**Records supplied:**
^^^^^^^^^^^^^^^^

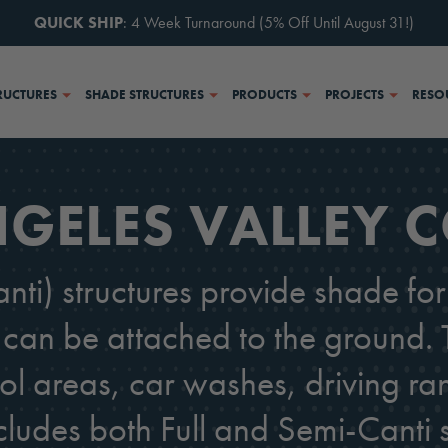
QUICK SHIP
: 4 Week Turnaround (5% Off Until August 31!)
RUCTURES
SHADE STRUCTURES
PRODUCTS
PROJECTS
RESO
GELES VALLEY 
nti) structures provide shade f
can be attached to the ground. T
ol areas, car washes, driving ra
cludes both Full and Semi-Canti s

^^^^^^^^^^^^^^^^

**What you have to do:**
Your answer must be the line holding "GELES VALLEY" plus every later line to the end of the records, copied exactly.

**Problem solution:**
GELES VALLEY 
nti) structures provide shade f
can be attached to the ground. T
ol areas, car washes, driving ra
cludes both Full and Semi-Canti s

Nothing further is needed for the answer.